ACTIVITY => Produce an exact transcript of all the records.

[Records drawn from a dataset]

********

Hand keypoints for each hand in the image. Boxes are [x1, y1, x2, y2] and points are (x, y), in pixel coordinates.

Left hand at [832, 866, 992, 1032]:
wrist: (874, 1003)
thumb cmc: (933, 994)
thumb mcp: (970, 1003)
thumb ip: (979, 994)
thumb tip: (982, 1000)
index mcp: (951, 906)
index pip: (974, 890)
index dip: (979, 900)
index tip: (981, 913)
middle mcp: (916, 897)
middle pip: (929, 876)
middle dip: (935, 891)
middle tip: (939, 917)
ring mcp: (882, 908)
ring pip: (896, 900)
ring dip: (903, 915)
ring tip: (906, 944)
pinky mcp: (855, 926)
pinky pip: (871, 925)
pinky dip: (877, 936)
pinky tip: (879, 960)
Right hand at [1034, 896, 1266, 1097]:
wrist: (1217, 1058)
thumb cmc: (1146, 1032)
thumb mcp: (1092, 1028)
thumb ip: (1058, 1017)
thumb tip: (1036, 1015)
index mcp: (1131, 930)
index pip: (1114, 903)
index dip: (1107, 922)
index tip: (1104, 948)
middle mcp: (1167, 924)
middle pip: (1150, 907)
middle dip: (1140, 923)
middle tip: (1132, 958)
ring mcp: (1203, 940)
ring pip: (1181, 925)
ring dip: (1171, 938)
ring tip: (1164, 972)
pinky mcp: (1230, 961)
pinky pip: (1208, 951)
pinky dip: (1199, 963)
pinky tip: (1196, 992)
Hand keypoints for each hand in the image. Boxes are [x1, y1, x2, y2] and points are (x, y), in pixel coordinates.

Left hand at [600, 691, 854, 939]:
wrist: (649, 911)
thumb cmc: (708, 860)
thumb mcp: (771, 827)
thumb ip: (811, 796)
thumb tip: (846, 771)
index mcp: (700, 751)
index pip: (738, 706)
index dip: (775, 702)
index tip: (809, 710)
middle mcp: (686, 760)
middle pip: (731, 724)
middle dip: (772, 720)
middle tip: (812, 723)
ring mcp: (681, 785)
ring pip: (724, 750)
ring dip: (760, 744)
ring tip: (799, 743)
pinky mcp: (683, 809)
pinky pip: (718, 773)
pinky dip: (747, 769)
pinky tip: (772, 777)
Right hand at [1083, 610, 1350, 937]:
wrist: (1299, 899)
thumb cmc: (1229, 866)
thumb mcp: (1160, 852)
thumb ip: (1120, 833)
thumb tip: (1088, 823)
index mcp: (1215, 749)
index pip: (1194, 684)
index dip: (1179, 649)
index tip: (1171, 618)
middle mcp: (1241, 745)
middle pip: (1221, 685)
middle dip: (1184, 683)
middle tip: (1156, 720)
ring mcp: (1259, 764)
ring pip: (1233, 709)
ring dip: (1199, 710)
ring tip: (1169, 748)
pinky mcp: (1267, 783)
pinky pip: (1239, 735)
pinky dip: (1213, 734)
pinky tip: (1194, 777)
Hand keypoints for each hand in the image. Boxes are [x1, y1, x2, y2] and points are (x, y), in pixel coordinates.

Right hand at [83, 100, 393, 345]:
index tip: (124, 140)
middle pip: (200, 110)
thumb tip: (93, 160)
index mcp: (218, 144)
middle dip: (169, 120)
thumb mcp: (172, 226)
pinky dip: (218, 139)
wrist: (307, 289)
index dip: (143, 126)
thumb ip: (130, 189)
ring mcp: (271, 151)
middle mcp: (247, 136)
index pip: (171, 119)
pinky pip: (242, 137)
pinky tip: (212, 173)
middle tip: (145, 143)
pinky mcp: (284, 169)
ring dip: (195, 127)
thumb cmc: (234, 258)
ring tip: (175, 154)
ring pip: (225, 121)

********

RESPONSE FOR THIS EXERCISE =>
Hand keypoints for each hand in the image. Boxes are [x1, y1, x2, y2] and points are (x, y), in pixel coordinates.

Left hand at [832, 866, 992, 1032]:
wrist: (874, 1003)
thumb cmc: (933, 994)
thumb mcp: (970, 1003)
thumb ip: (979, 994)
thumb tip: (982, 1000)
index mcp: (951, 906)
index pip: (974, 890)
index dip: (979, 900)
index tip: (981, 913)
middle mcp: (916, 897)
middle pip: (929, 876)
middle dip: (935, 891)
middle tip: (939, 917)
ring mcp: (882, 908)
ring pip: (896, 900)
ring dip: (903, 915)
ring tip: (906, 944)
pinky mcp: (855, 926)
pinky pip: (871, 925)
pinky dip: (877, 936)
pinky tip: (879, 960)
Right hand at [1034, 896, 1266, 1097]:
wrist: (1217, 1058)
thumb cmc: (1146, 1032)
thumb mcp: (1092, 1028)
thumb ip: (1058, 1017)
thumb tip: (1036, 1015)
index mcp: (1131, 930)
index pip: (1114, 903)
index dip: (1107, 922)
index tip: (1104, 948)
middle mcp: (1167, 924)
middle pip: (1150, 907)
middle dip: (1140, 923)
middle tip: (1132, 958)
ring mcp: (1203, 940)
ring pip: (1181, 925)
ring dip: (1171, 938)
ring tip: (1164, 972)
pinky mcp: (1230, 961)
pinky pip: (1208, 951)
pinky dip: (1199, 963)
pinky tip: (1196, 992)
Hand keypoints for each hand in the image. Boxes are [x1, y1, x2, y2] and points are (x, y), in pixel coordinates.

Left hand at [600, 691, 854, 939]:
wrist: (649, 911)
thumb cmc: (708, 860)
thumb mcp: (771, 827)
thumb ip: (811, 796)
thumb tip: (846, 771)
index mcp: (700, 751)
index pip: (738, 706)
index dip: (775, 702)
index tip: (809, 710)
middle mcp: (686, 760)
middle pip: (731, 724)
middle dip: (772, 720)
middle tip: (812, 723)
ring mcp: (681, 785)
ring pip: (724, 750)
ring dip: (760, 744)
ring tip: (799, 743)
pinky mcp: (683, 809)
pinky pip: (718, 773)
pinky dip: (747, 769)
pinky tip: (772, 777)
Right hand at [1083, 610, 1350, 937]:
wrist: (1299, 899)
thumb cmc: (1229, 866)
thumb mcp: (1160, 852)
thumb ip: (1120, 833)
thumb tip: (1088, 823)
index mcp: (1215, 749)
index pip: (1194, 684)
index dip: (1179, 649)
index tip: (1171, 618)
middle mcp: (1241, 745)
middle pip: (1221, 685)
middle dip: (1184, 683)
middle tip: (1156, 720)
ring mcp: (1259, 764)
ring pip: (1233, 709)
ring dip: (1199, 710)
ring tip: (1169, 748)
pinky mcp: (1267, 783)
pinky pip: (1239, 735)
pinky dip: (1213, 734)
pinky tip: (1194, 777)
Hand keypoints for each hand in the image. Boxes are [x1, y1, x2, y2] and points are (x, y), in pixel coordinates.

Right hand at [83, 100, 393, 345]:
index tip: (124, 140)
middle pip: (200, 110)
thumb tip: (93, 160)
index mcp: (218, 144)
middle dip: (169, 120)
thumb mcp: (172, 226)
pinky dip: (218, 139)
wrist: (307, 289)
index dip: (143, 126)
thumb ip: (130, 189)
ring mcp: (271, 151)
middle mcp: (247, 136)
index pip: (171, 119)
pinky pip: (242, 137)
pinky tip: (212, 173)
middle tip: (145, 143)
pinky mcp: (284, 169)
ring dip: (195, 127)
thumb cmc: (234, 258)
ring tip: (175, 154)
ring pip: (225, 121)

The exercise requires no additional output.